* WORK TO COMPLETE
• a. Please reproduce everything in the Qt post from "[Liverpool] Way back" down to "legal side further.".
• b. According to the Qt post, what has Nokia already sold to another company?
BEGIN SUPPLIED PASSAGE
[Liverpool] Way back into technical topics
Dan Lynch
biglynchy at gmail.com
Thu Mar 10 12:58:31 UTC 2011
I can't argue with your points there Sebastian, the future of Qt is
uncertain right now. Nokia has already sold the commercial re-licensing
business for Qt to another company. I'm not sure what will happen with the
rest, it could well be forked. It's a completely Open Source project now and
they relicensed after the historic problems with FSF that led to Gnome in
the first place. I'm not sure the commercial licensing implications for you
and it makes sense to avoid it if these are commercial apps. I'd have to
look into the legal side further.
Speaking purely on technical merit, I've been told by many great developers
that Qt 4 is a brilliant tool kit to work with. Especially cross platform. I
actually agree with your political points and it's a shame this red tape
gets in the way of development. Good luck!
END SUPPLIED PASSAGE
BEGIN EXCERPTED RECORDS
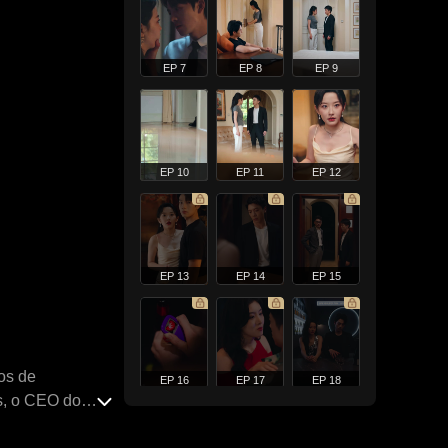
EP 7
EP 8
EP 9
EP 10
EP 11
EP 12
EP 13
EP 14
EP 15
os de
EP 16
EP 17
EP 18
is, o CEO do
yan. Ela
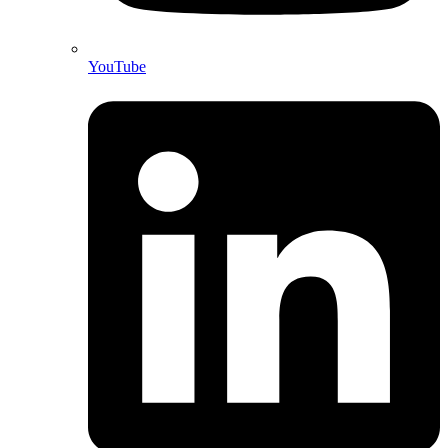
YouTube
END EXCERPTED RECORDS
BEGIN EXCERPTED RECORDS
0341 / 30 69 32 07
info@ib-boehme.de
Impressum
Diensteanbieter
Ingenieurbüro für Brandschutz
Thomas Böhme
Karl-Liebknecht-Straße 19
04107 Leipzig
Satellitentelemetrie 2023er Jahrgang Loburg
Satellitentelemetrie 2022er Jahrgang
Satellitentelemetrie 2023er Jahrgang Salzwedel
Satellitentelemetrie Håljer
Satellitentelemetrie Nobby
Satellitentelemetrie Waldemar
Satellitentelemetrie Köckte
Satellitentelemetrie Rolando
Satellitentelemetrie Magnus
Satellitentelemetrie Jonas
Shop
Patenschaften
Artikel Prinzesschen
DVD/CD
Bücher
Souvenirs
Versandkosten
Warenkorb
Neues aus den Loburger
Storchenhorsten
END EXCERPTED RECORDS
* ANSWERS FOR THIS EXERCISE
• a.
[Liverpool] Way back into technical topics
Dan Lynch
biglynchy at gmail.com
Thu Mar 10 12:58:31 UTC 2011
I can't argue with your points there Sebastian, the future of Qt is
uncertain right now. Nokia has already sold the commercial re-licensing
business for Qt to another company. I'm not sure what will happen with the
rest, it could well be forked. It's a completely Open Source project now and
they relicensed after the historic problems with FSF that led to Gnome in
the first place. I'm not sure the commercial licensing implications for you
and it makes sense to avoid it if these are commercial apps. I'd have to
look into the legal side further.

• b. The commercial re-licensing business for Qt.